Kemarin, 29 Mei 2017, Afi diundang menjadi pembicara di acara bertajuk Talkshow Kebangsaan yang digelar oleh FISIPOL UGM.
Dan sama seperti tulisannya yang mengundang perdebatan, acara talkshow-nya di UGM ini pun tak kalah mengundang perdebatan. Talkshow-nya dikritik oleh banyak orang, dan sebagian kritikannya sempat mampir juga di temlen sehingga saya bisa ikutan baca.
Katanya, Afi belum pantas mengisi forum di perguruan tinggi apalagi sekelas UGM. Katanya, keilmuan Afi belum matang. Katanya, dunia sudah terbalik karena harusnya mahasiswa-mahasiswa UGM yang justru jadi pembicara di SMA. Katanya, ini bukan Talkshow Kebangsaan, tapi Talkshow Kebangsa(t)an, katanya, katanya, dan masih banyak lagi katanya.
Jujur, saya hampir tidak pernah peduli dengan tulisan-tulisan Afi, sebab saya memang hampir tak pernah membaca tulisan-tulisan Afi. Tapi saat membaca komentar-komentar bernada merendahkan Afi yang berbicara di UGM, hanya karena dia anak SMA (eh, sudah lulus ding), rasanya saya kok ya kesel juga. Soalnya, saya jadi merasa seperti ada ruang-ruang keilmuan yang dibatasi oleh jenjang-jenjang pendidikan. Bahwa yang boleh memberi materi untuk mahasiswa harus yang lebih tinggi dari mahasiswa.
Lha kan bedebah.
Saya beberapa kali menjadi pemateri di UGM, baik secara personal maupun sebagai perwakilan dari Mojok. Dan saya selalu merasa mampu, walaupun saya hanya lulusan SMA. Saya tidak segan menonjok atau bahkan menggigit mereka yang sampai berani bilang kalau saya tidak layak dan tidak pantas bicara di depan mahasiswa hanya karena saya cuma lulusan SMA.

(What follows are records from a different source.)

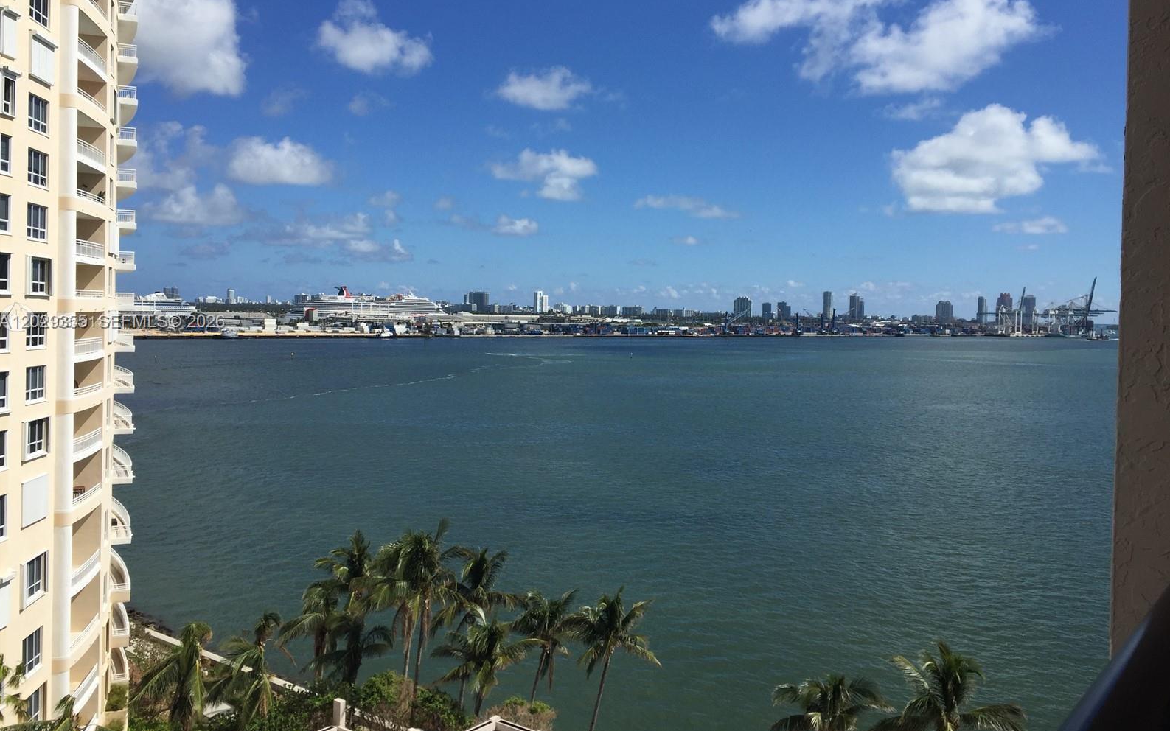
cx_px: 585
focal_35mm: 31
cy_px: 323
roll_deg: -1.2
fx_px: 989
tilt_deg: -1.4
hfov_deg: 61.2
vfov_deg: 40.5
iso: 32
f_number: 2.2
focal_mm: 4.15
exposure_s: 1/3300
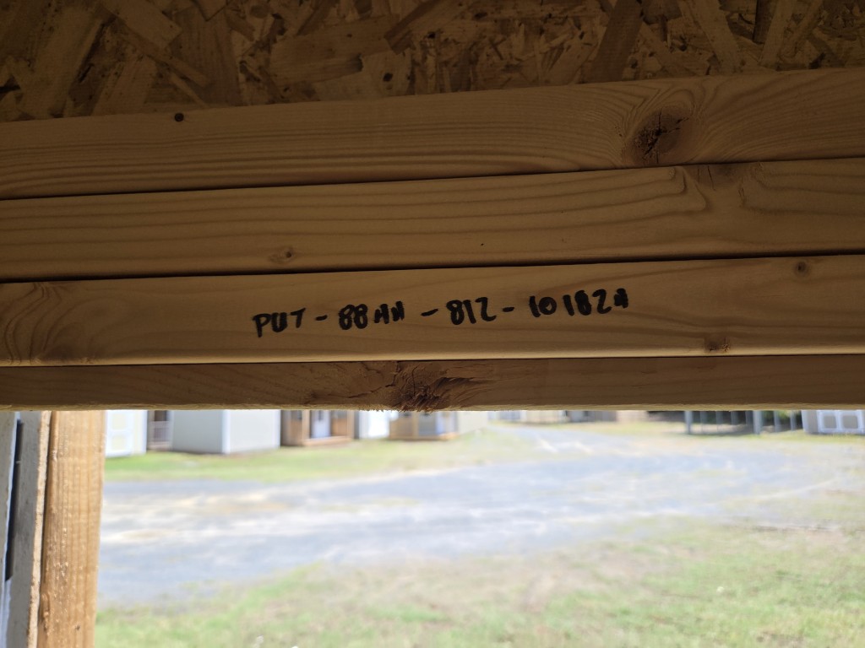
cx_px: 432
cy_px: 324
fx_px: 575
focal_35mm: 23
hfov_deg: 73.9
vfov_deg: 58.9
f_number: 1.8
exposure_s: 1/1814
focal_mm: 5.4
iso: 80
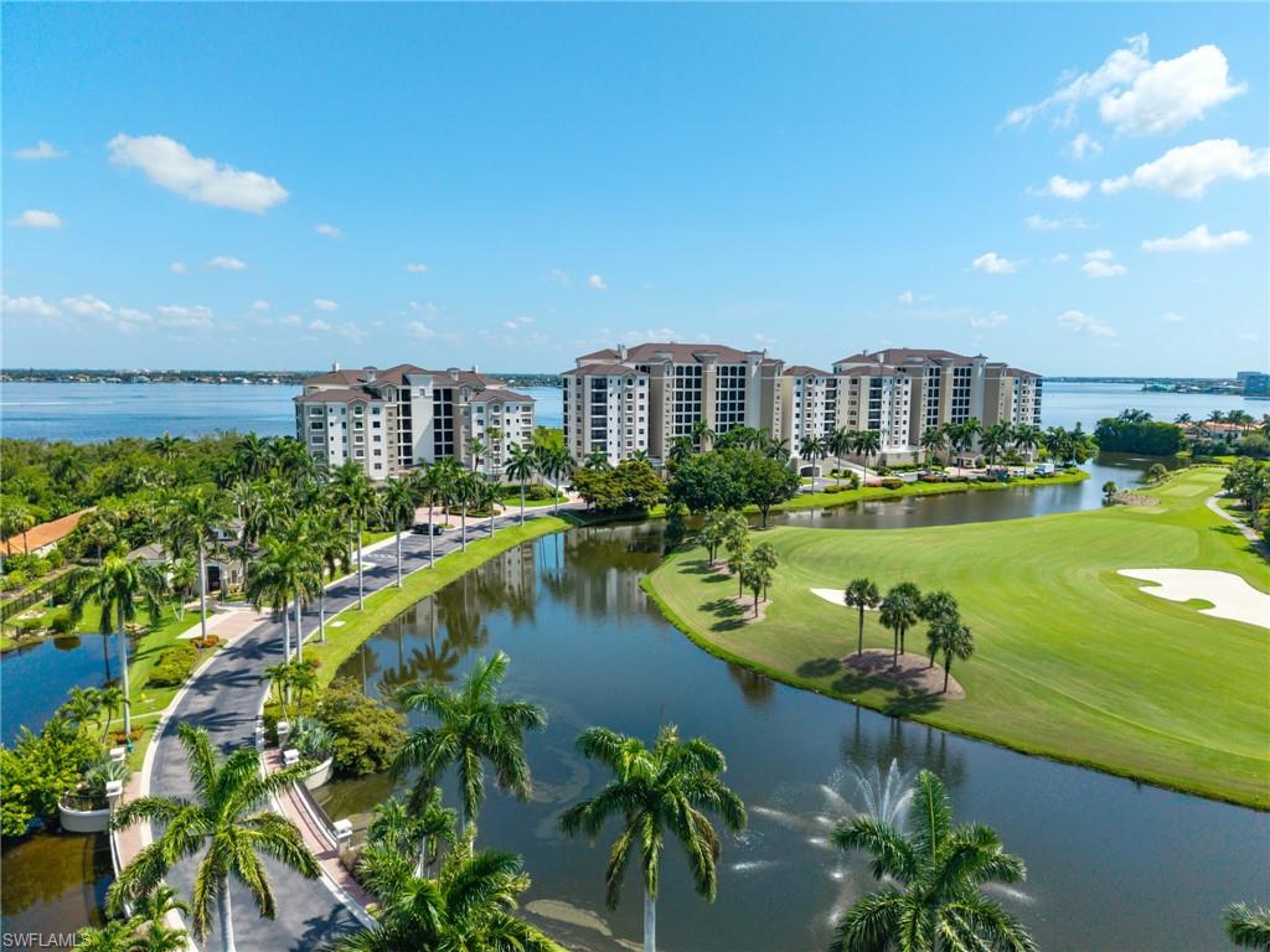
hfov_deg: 71.6
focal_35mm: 24
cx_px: 635
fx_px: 881
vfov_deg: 56.8
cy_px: 476
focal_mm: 8.67
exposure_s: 1/500
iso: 100
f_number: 1.8
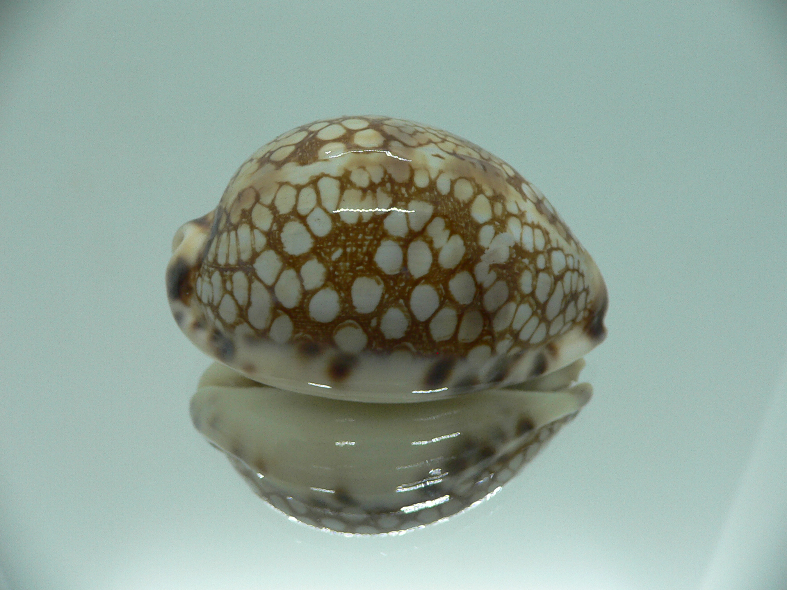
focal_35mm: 35
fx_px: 796
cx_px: 394
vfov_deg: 40.7
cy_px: 295
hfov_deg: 52.6
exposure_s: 1/60
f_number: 2.8
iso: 100
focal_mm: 4.6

Enak saja. Memangnya yang mahasiswa selalu lebih pintar dan lebih mampu dari yang SMA, apa? Hambok plis…
Wong ya banyak kok mahasiswa yang kalau turun KKN di desa itu blas tidak bisa apa-apa. Jangankan memberdayakan masyarakat, atau membikin program-program pembangunan desa, mereka mentok cuma bisa bikin plang dan papan penunjuk balai desa atau papan 10 program pokok PKK. Itupun kadang masih sering bayar orang.
Eh, btw, Menteri Kelautan dan Perikanan kita itu lulusan SMP lho. Dan kelihatannya belum pernah ikut KKN.